After that first night in group when I read for the first time, I was disturbed by the feedback I received. It was a watershed moment in treatment when the dam really burst and the floodgates opened. I did not sleep a wink and had one of the worst nights of my life. The real work was beginning, both identifying what had been eating me alive and applying a simple plan of action to address it.
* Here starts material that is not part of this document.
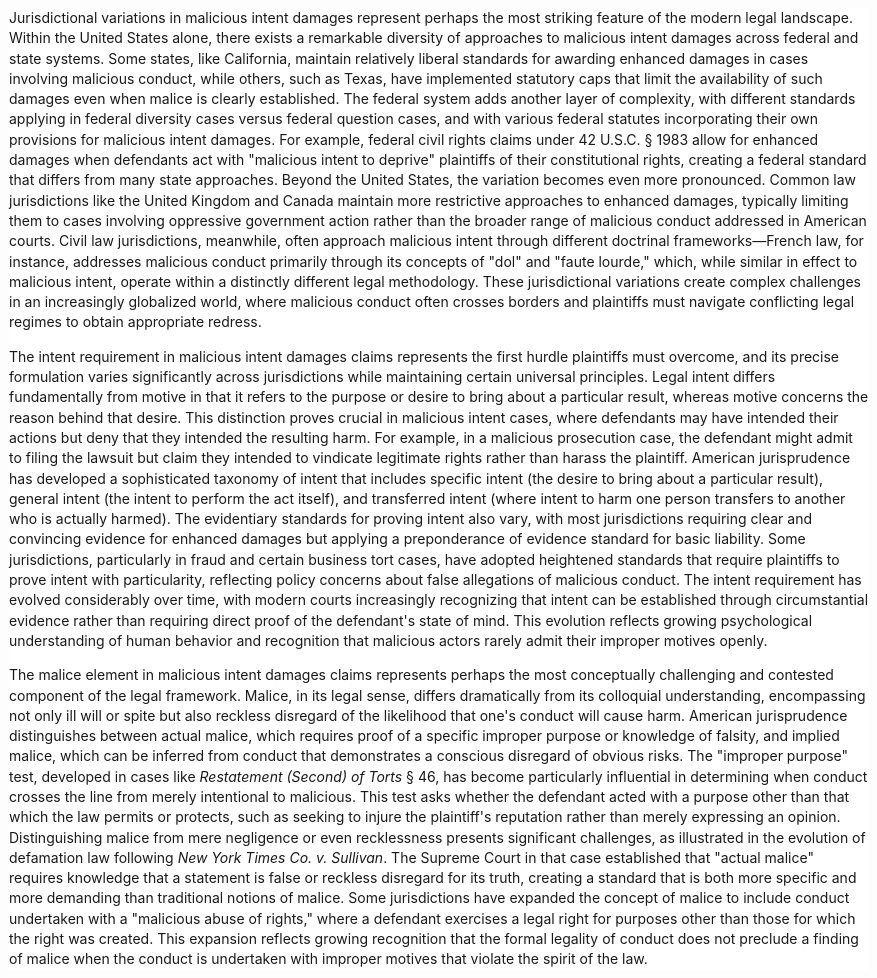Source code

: Jurisdictional variations in malicious intent damages represent perhaps the most striking feature of the modern legal landscape. Within the United States alone, there exists a remarkable diversity of approaches to malicious intent damages across federal and state systems. Some states, like California, maintain relatively liberal standards for awarding enhanced damages in cases involving malicious conduct, while others, such as Texas, have implemented statutory caps that limit the availability of such damages even when malice is clearly established. The federal system adds another layer of complexity, with different standards applying in federal diversity cases versus federal question cases, and with various federal statutes incorporating their own provisions for malicious intent damages. For example, federal civil rights claims under 42 U.S.C. § 1983 allow for enhanced damages when defendants act with "malicious intent to deprive" plaintiffs of their constitutional rights, creating a federal standard that differs from many state approaches. Beyond the United States, the variation becomes even more pronounced. Common law jurisdictions like the United Kingdom and Canada maintain more restrictive approaches to enhanced damages, typically limiting them to cases involving oppressive government action rather than the broader range of malicious conduct addressed in American courts. Civil law jurisdictions, meanwhile, often approach malicious intent through different doctrinal frameworks—French law, for instance, addresses malicious conduct primarily through its concepts of "dol" and "faute lourde," which, while similar in effect to malicious intent, operate within a distinctly different legal methodology. These jurisdictional variations create complex challenges in an increasingly globalized world, where malicious conduct often crosses borders and plaintiffs must navigate conflicting legal regimes to obtain appropriate redress.

The intent requirement in malicious intent damages claims represents the first hurdle plaintiffs must overcome, and its precise formulation varies significantly across jurisdictions while maintaining certain universal principles. Legal intent differs fundamentally from motive in that it refers to the purpose or desire to bring about a particular result, whereas motive concerns the reason behind that desire. This distinction proves crucial in malicious intent cases, where defendants may have intended their actions but deny that they intended the resulting harm. For example, in a malicious prosecution case, the defendant might admit to filing the lawsuit but claim they intended to vindicate legitimate rights rather than harass the plaintiff. American jurisprudence has developed a sophisticated taxonomy of intent that includes specific intent (the desire to bring about a particular result), general intent (the intent to perform the act itself), and transferred intent (where intent to harm one person transfers to another who is actually harmed). The evidentiary standards for proving intent also vary, with most jurisdictions requiring clear and convincing evidence for enhanced damages but applying a preponderance of evidence standard for basic liability. Some jurisdictions, particularly in fraud and certain business tort cases, have adopted heightened standards that require plaintiffs to prove intent with particularity, reflecting policy concerns about false allegations of malicious conduct. The intent requirement has evolved considerably over time, with modern courts increasingly recognizing that intent can be established through circumstantial evidence rather than requiring direct proof of the defendant's state of mind. This evolution reflects growing psychological understanding of human behavior and recognition that malicious actors rarely admit their improper motives openly.

The malice element in malicious intent damages claims represents perhaps the most conceptually challenging and contested component of the legal framework. Malice, in its legal sense, differs dramatically from its colloquial understanding, encompassing not only ill will or spite but also reckless disregard of the likelihood that one's conduct will cause harm. American jurisprudence distinguishes between actual malice, which requires proof of a specific improper purpose or knowledge of falsity, and implied malice, which can be inferred from conduct that demonstrates a conscious disregard of obvious risks. The "improper purpose" test, developed in cases like *Restatement (Second) of Torts* § 46, has become particularly influential in determining when conduct crosses the line from merely intentional to malicious. This test asks whether the defendant acted with a purpose other than that which the law permits or protects, such as seeking to injure the plaintiff's reputation rather than merely expressing an opinion. Distinguishing malice from mere negligence or even recklessness presents significant challenges, as illustrated in the evolution of defamation law following *New York Times Co. v. Sullivan*. The Supreme Court in that case established that "actual malice" requires knowledge that a statement is false or reckless disregard for its truth, creating a standard that is both more specific and more demanding than traditional notions of malice. Some jurisdictions have expanded the concept of malice to include conduct undertaken with a "malicious abuse of rights," where a defendant exercises a legal right for purposes other than those for which the right was created. This expansion reflects growing recognition that the formal legality of conduct does not preclude a finding of malice when the conduct is undertaken with improper motives that violate the spirit of the law.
Shades of Hope teaches it is abusive to point out a problem without highlighting a solution. Wow, was that a radical idea! In my family, relationships and communication seemed to be all about the problem, particularly as it was observed in one another. I have piles of scathing letters and faxes written to me from my relatives inventorying everything they thought was wrong with me, detailing my failures and shortcomings as a daughter, sister, and woman; vitriolic essays (and voice mails left overnight) about my not doing the right things on holidays; sweepingly negative statements about my personality and soul. If I had a beautiful party, I was a snob. If I burped, I was crude and rude. In their eyes, I couldn’t get life right, at least not for any sustained period of time. Often, other people are dragged into the letters, outsiders used to bolster the damning case built against me. And to be clear, my own disease did complicate and burden my relationships. In doing my work, I began to identify and take responsibility for my symptoms, such as denial, poor boundaries, low self-esteem, toleration of abuse, compliance, and dominance, and the way they affected others. I was learning how typical these antics are in alcoholic and dysfunctional family systems, where the rules are constantly changing and no one can ever be, or do, good enough. In these situations, there are no solutions. That Shades would teach me solutions that led to serenity, solutions I could apply to all these situations, was revolutionary.